I wrote The Curious Habits of a Wanton Wife as a short piece of fiction loosely inspired by rumors. These were rumors of my grandfather's philandering, but the truth is a little more heartbreaking.
I grew up in a pretty open family. Any skeletons hung out with us at the breakfast table, never in the closet. I was awash with childhood stories. And I thought I heard all there was to hear. I was wrong. Here is what I learned.
My grandmother Mary Lillie loved to talk on the telephone. They had one jack installed for each floor of the house. This was new. Before the two jack system, there was only one phone. My grandmother kept this one phone occupied.
The year was 1972. Grandpa Saul had been laid off from work at the steel factory. He used his down time to get better acquainted with the neighbor. On the 1st floor phone, he and the lady made plans to meet up. On the upstairs phone, my grandmother made plans to dial up a relative in Georgia. She never made that call.

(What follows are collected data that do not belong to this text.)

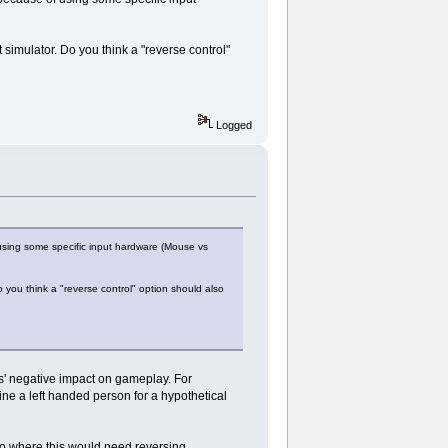
t simulator. Do you think a "reverse control"
Logged
using some specific input hardware (Mouse vs
o you think a "reverse control" option should also
its' negative impact on gameplay. For
e a left handed person for a hypothetical
rio where this would need reversing.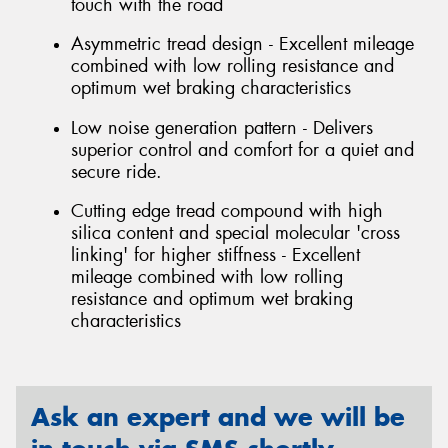
touch with the road
Asymmetric tread design - Excellent mileage
combined with low rolling resistance and
optimum wet braking characteristics
Low noise generation pattern - Delivers
superior control and comfort for a quiet and
secure ride.
Cutting edge tread compound with high
silica content and special molecular 'cross
linking' for higher stiffness - Excellent
mileage combined with low rolling
resistance and optimum wet braking
characteristics
Ask an expert and we will be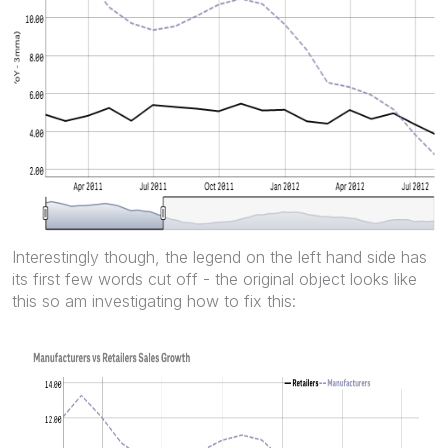
Interestingly though, the legend on the left hand side has
its first few words cut off - the original object looks like
this so am investigating how to fix this: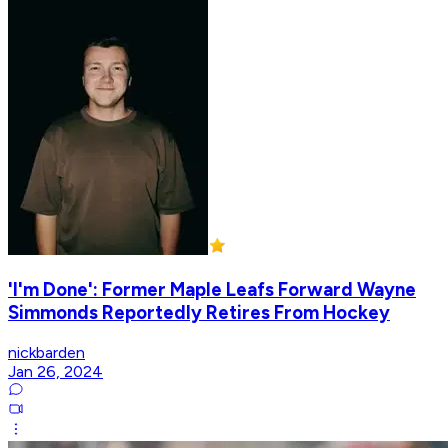
'I'm Done': Former Maple Leafs Forward Wayne
Simmonds Reportedly Retires From Hockey
nickbarden
Jan 26, 2024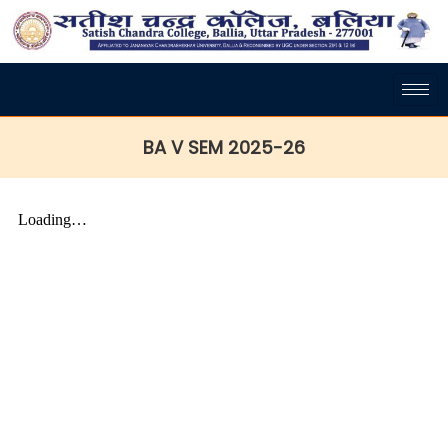
BA V SEM 2025-26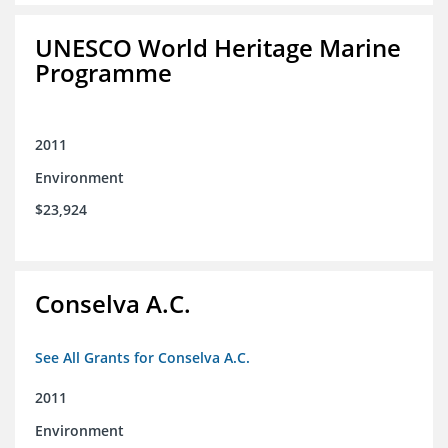
UNESCO World Heritage Marine
Programme
2011
Environment
$23,924
Conselva A.C.
See All Grants for Conselva A.C.
2011
Environment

As Saul found his way out the driveway, my grandmother sat still.
Before long, she was searching, fumbling with keys to a locked cabinet. This was a curious thing. She avoided this cabinet. This is where Grandpa Saul kept his gun. Mary Lillie was afraid of guns.
Saul would pull out his pistol only on New Year's Eve, shoot as soon as the clock struck midnight, then put it away. This gun made my grandmother very nervous. Now she was standing with it by her side.

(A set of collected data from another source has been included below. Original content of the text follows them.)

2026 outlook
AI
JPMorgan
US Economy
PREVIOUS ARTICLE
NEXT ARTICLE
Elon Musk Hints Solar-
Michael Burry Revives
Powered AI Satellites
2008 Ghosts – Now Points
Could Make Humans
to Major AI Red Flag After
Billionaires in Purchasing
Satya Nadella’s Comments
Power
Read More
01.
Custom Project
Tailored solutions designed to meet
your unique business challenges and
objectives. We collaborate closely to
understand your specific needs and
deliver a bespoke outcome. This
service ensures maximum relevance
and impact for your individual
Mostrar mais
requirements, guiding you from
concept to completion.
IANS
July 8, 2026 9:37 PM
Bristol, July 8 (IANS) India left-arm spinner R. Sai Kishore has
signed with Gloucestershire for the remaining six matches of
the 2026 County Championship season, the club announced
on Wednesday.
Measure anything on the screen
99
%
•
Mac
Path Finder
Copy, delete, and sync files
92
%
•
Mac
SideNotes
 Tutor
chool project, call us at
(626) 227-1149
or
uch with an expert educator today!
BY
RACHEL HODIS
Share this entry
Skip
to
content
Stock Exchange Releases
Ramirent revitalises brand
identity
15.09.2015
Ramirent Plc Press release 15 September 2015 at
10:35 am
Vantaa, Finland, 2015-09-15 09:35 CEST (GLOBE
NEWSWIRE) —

She took it to the meeting place of Saul and the lady. They were not found. She searched late into the night. She searched long enough to return home and lock the gun back inside the cabinet.
***
Saul was the controlling type. He didn't want Mary Lillie to work. He didn't want her to spend time with her elder sister Maggie (Aunt Maggie wore platinum blonde wigs, owned a beauty shop, and dated Big Timers). He also didn't want Mary Lillie to wear the color red. Tramps wore red.
The morning after overhearing that phone call, my grandmother got up and dressed herself. She wore red from hat to heel. She wore red and went to church. It was Sunday.
She soon took to bed. Then the hospital. She was dying.
My mother remembers receiving a late night call. Her mother had asked to speak to Saul.
"Mama, daddy isn't home."
Mary Lillie, from her hospital bed said, "OK, do not tell him I called."
When my mother and her eight siblings were carried to Cleveland Clinic the next afternoon, they saw their father sitting by a man's bedside. The man was unable to speak or move. My mother at age fifteen was confused. She asked, "Why are we in a room with this old man? Why aren't we visiting my mother?" My grandfather answered her, "This is your mother."
Mary Lillie's hair had turned white over night. Her skin ash gray. There was little trace of herself. Her own children did not recognize her.
When my grandmother passed, shocked and weeping mourners crowded 113th Street. Mary Lillie had meant a great deal to them.
My grandfather wed once again, but found himself at my grandmother's grave every Sunday.
He died a decade later, of a heart attack, while having sex with a woman who wasn't his wife.